Ricordo ancora quando una decina di anni fa, durante una kermesse anti-berlusconiana che seguivo distrattamente in tv, sentii Umberto Eco pronunciare questa frase indegna della sua straordinaria intelligenza: «Io vado a letto tardi perché leggo Kant». È il genere di rivendicazione che il Labranca di Giunta non potrebbe mai fare, e mica perché non coltivi interessi filosofici, ma perché il suo relativismo culturale (chiamiamolo pure così) gli impedisce di giudicare chi non ne ha e non ne vuole avere.
Il che forse spiega perché soffro ogni volta che Giunta (avvalendosi di testimonianze circostanziate) dà conto delle mille grettezze di Labranca: ingratitudini, maldicenze, invidie omeriche. Soffro, sì, ma mica perché non comprenda gli impulsi meschini che ci guidano (figuriamoci); e neppure perché li trovi disonesti e illegittimi. Tutt’altro, conosco il mio mestiere e la natura umana abbastanza da sapere che certa immondizia emotiva è ineludibile.

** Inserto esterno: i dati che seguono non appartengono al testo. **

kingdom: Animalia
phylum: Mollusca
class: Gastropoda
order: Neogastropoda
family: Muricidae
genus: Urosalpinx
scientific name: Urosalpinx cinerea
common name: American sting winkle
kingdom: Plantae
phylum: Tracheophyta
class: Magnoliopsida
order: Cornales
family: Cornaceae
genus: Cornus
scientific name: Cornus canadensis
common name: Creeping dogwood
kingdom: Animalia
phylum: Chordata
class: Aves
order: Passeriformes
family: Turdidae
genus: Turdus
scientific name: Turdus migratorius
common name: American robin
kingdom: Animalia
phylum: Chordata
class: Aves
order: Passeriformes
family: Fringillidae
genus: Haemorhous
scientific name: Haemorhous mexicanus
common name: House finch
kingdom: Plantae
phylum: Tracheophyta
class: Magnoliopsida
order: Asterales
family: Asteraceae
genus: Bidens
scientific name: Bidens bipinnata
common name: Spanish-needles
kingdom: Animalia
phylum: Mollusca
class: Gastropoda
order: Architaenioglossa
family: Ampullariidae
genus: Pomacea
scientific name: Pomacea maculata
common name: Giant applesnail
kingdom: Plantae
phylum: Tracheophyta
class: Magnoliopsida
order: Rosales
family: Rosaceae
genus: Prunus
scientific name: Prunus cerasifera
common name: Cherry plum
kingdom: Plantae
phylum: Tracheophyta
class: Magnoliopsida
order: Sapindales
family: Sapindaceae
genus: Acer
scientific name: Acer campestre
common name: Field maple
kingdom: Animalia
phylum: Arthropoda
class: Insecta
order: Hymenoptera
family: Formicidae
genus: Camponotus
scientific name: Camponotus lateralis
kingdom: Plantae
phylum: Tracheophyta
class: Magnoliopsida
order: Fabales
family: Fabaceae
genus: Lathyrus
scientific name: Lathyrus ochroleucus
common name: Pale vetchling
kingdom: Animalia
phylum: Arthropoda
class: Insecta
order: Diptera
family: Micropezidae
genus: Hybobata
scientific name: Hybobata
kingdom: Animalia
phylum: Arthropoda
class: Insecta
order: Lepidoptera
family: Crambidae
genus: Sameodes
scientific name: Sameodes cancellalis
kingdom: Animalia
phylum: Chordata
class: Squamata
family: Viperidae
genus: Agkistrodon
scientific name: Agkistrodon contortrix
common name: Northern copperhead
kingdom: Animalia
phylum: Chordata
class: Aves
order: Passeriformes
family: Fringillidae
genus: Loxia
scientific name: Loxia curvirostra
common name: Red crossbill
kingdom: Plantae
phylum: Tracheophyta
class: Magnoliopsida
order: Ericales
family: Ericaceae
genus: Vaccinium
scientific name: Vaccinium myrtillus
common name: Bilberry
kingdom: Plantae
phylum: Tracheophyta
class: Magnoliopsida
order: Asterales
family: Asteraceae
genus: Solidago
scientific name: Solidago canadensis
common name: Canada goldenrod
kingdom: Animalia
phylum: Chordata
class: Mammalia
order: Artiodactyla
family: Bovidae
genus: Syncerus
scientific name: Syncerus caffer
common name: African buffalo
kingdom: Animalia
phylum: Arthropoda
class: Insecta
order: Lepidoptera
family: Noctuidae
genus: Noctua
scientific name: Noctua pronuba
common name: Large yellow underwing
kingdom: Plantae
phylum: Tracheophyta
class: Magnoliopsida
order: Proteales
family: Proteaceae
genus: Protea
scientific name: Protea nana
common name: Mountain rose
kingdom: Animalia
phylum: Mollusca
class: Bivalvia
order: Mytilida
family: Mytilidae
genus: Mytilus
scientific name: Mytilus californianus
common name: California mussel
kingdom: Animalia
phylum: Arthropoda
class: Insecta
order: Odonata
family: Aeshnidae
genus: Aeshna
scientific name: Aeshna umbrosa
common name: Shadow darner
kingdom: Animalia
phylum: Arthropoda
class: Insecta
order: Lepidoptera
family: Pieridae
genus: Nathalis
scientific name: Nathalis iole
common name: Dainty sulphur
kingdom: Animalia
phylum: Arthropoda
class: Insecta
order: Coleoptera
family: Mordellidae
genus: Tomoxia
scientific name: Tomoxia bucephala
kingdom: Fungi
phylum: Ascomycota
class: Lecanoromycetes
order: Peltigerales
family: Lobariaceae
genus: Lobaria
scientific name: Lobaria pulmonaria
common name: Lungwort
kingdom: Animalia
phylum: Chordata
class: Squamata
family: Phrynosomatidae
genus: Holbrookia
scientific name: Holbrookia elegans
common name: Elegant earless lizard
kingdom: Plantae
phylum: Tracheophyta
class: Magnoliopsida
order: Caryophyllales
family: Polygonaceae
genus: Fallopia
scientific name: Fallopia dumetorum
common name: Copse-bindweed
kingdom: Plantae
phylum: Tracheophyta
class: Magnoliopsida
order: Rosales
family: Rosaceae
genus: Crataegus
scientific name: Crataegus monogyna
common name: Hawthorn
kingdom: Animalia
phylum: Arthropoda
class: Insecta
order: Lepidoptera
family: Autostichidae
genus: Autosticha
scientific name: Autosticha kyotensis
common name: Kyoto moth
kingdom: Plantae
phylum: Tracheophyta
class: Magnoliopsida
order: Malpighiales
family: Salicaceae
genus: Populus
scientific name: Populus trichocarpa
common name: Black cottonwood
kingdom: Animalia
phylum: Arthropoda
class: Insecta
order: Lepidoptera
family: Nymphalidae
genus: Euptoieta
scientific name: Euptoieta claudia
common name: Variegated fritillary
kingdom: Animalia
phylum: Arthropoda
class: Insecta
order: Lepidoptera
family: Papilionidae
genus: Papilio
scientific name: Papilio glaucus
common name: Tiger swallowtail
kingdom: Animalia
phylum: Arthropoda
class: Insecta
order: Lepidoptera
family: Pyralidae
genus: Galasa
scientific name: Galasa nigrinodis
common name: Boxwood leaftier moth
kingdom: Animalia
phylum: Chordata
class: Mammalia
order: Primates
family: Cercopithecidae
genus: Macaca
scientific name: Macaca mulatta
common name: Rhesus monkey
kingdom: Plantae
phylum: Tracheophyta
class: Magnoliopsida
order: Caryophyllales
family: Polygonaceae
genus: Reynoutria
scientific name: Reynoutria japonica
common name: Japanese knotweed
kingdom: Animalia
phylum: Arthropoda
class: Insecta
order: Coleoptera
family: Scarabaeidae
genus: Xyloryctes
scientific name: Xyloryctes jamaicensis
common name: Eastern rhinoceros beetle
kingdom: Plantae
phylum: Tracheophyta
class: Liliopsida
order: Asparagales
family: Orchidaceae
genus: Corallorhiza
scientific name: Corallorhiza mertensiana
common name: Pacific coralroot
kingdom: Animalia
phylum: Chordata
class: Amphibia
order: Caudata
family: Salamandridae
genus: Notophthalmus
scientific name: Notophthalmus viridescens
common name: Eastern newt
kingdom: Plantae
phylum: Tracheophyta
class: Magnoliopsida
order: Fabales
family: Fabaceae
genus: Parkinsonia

Niente ferisce più lo spirito della combinazione letale tra insuccesso e indigenza. D’altro canto, è evidente che sono proprio queste tare caratteriali a conferire al personaggio-Labranca una conturbante profondità romanzesca. La mia sofferenza deriva da un radicato pregiudizio nei confronti del rancore. Spesso si pensa al risentimento come a una specie di malattia morale. Da livoroso redento (e quindi, come gli ex alcolisti, sempre sull’orlo del baratro) posso dire che il risentimento è anzitutto un veleno intellettuale, una bigia cataratta che impedisce allo spirito di librarsi e allo sguardo di aprirsi a una visione panoramica. Mi viene in mente ciò che scrive George Steiner su Thomas Bernhard (uno scrittore che leggevo molto più volentieri da ragazzo di quanto non faccia oggi): «Il guaio dell’odio è che ha il fiato corto. Là dove l’odio produce un’ispirazione autenticamente classica — in Dante, in Swift, in Rimbaud — lo fa con delle folate su brevi distanze. Quando si protrae, diventa una sega monotona e mal affilata che ronza e stride senza fine». Per questo soffro quando Giunta parla delle «scorte di astio» accumulate da Labranca negli ultimi disgraziati anni della sua vita. Vorrei che gli fossero state risparmiate: se non a lui, almeno alla sua intelligenza.